* What you will do *
Would you copy each line of the data below that has "Musique"?

* Provided records *
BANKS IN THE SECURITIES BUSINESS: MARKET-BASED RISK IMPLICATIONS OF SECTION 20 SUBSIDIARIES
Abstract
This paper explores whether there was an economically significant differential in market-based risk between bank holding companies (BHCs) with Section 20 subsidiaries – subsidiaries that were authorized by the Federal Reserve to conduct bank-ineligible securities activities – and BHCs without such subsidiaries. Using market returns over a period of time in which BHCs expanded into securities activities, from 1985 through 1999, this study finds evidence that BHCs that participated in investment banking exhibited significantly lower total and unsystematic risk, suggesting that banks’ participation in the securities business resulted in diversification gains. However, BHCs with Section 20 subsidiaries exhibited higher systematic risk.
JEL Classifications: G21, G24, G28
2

* * *

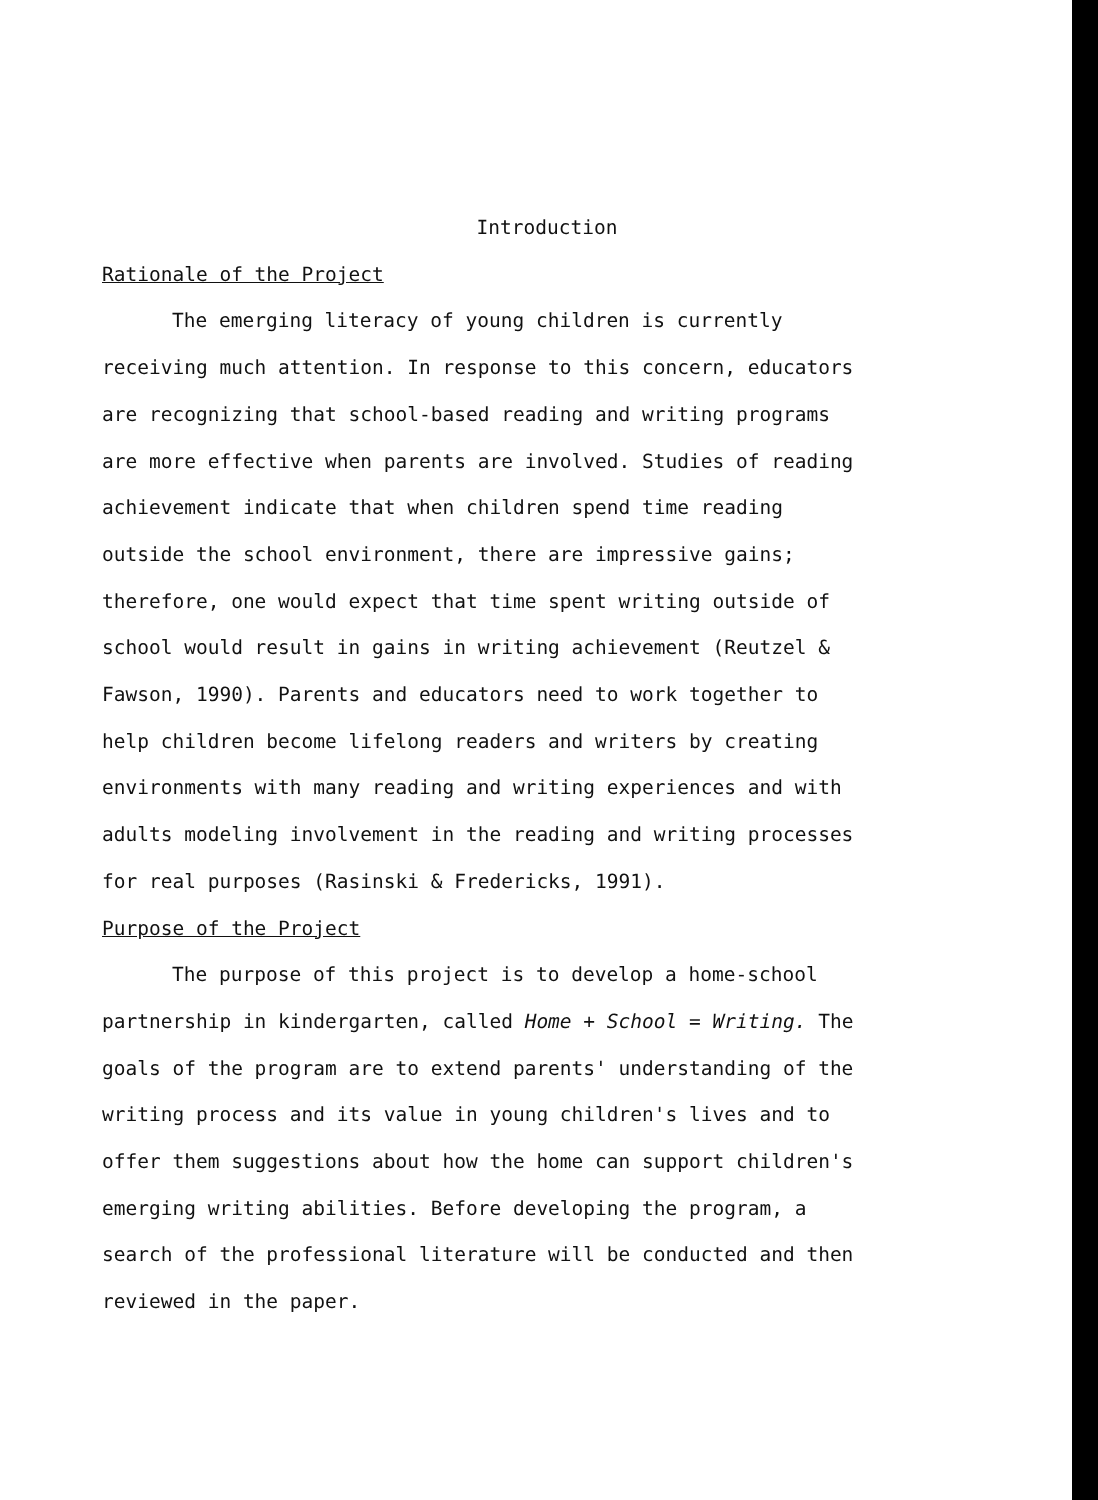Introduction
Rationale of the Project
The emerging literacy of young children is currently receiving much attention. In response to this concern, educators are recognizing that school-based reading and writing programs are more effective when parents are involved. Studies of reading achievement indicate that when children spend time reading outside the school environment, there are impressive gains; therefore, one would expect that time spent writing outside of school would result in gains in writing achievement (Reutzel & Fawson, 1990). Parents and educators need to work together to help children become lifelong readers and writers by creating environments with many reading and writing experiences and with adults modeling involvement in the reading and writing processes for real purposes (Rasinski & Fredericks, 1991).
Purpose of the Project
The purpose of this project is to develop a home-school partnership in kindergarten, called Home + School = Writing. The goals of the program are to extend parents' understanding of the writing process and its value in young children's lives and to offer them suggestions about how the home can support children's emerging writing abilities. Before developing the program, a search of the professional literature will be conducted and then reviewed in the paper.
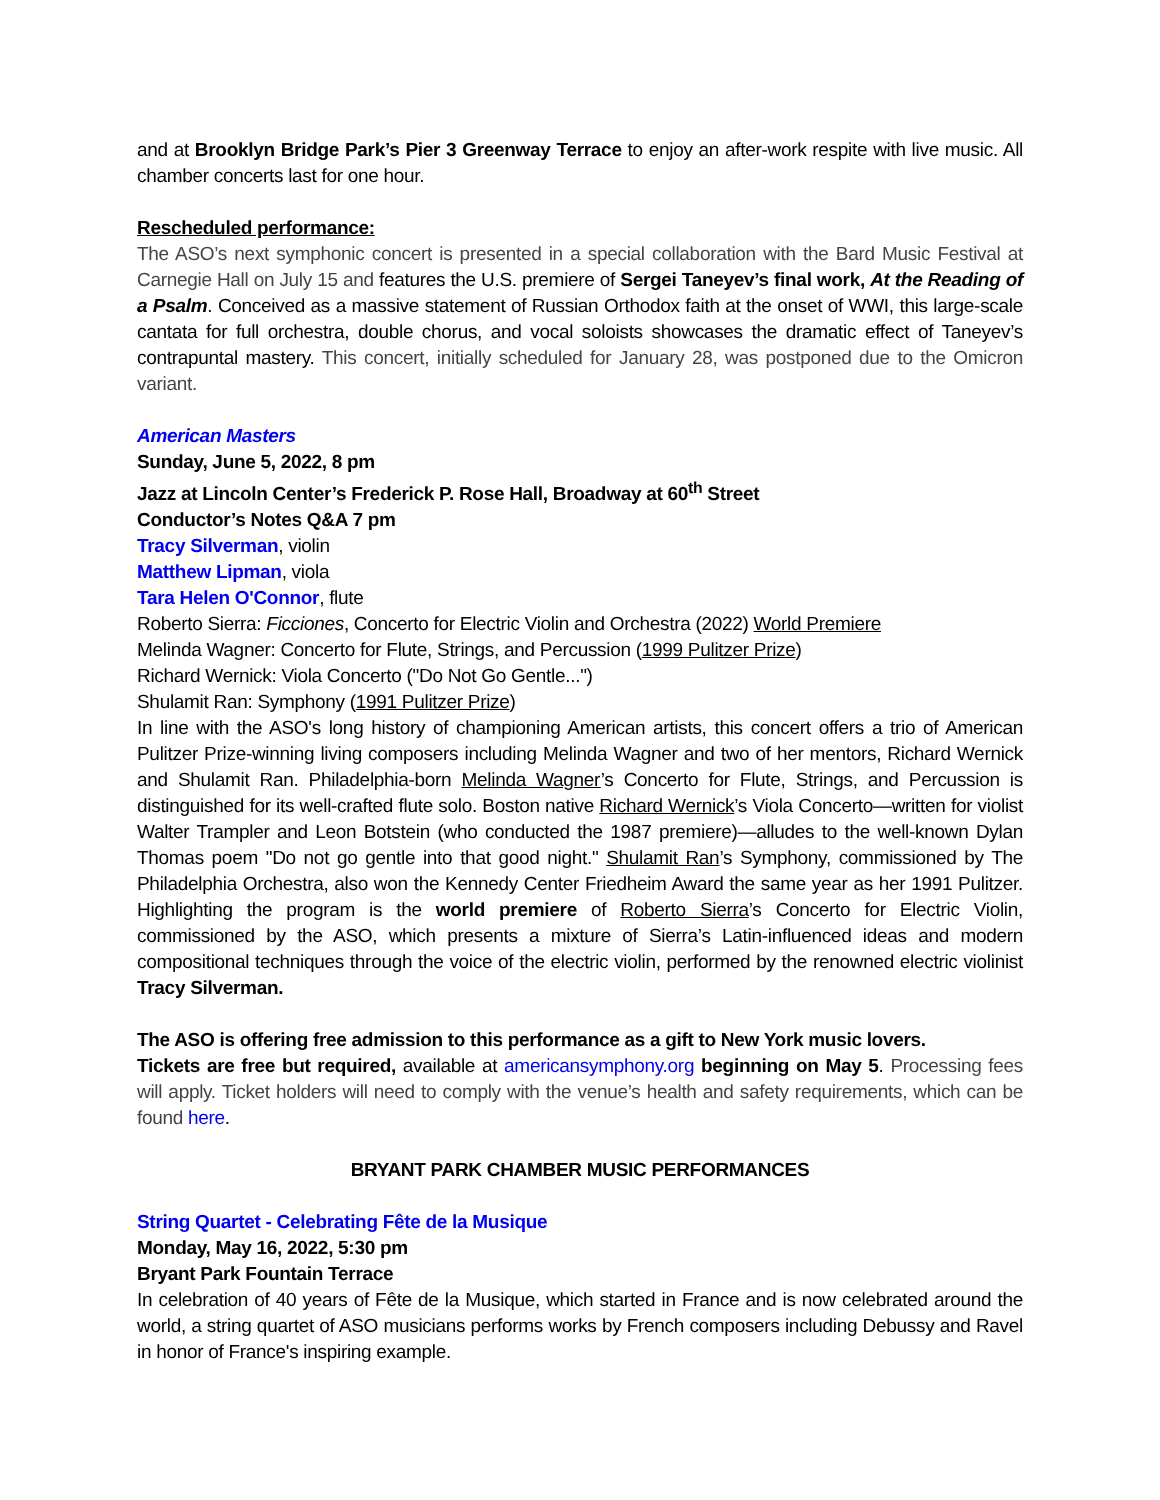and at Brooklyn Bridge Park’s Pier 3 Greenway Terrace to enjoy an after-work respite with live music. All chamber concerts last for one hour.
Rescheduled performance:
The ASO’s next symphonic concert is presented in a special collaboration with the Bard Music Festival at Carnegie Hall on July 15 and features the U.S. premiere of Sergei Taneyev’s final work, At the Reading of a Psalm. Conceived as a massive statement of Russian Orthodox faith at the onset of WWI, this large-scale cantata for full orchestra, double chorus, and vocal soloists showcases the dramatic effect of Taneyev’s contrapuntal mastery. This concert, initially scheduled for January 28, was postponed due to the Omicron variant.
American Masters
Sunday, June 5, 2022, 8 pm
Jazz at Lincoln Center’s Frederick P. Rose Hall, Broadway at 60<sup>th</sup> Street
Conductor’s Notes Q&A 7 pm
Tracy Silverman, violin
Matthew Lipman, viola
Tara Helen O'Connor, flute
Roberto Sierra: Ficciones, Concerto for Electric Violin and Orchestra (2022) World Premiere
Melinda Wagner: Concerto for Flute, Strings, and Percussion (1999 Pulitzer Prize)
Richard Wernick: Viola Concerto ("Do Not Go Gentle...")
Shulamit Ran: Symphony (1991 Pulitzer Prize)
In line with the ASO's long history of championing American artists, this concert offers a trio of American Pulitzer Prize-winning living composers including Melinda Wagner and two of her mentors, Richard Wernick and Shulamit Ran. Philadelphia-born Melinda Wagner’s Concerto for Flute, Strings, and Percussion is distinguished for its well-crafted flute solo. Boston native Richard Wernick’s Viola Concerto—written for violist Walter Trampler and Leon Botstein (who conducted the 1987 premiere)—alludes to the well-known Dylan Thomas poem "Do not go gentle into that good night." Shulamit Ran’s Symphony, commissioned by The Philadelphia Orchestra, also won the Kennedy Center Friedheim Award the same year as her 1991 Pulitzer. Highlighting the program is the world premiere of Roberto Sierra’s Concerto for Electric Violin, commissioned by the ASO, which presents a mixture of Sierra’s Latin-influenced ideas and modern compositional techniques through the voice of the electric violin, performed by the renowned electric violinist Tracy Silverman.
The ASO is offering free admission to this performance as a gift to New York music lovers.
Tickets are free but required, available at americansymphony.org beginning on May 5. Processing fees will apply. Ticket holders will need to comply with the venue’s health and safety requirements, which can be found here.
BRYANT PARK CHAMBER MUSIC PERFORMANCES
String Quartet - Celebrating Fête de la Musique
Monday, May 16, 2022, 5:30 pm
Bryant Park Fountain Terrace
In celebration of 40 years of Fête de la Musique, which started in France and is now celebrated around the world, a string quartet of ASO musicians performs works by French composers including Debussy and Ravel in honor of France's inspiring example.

* Task result *
String Quartet - Celebrating Fête de la Musique
In celebration of 40 years of Fête de la Musique, which started in France and is now celebrated around the world, a string quartet of ASO musicians performs works by French composers including Debussy and Ravel in honor of France's inspiring example.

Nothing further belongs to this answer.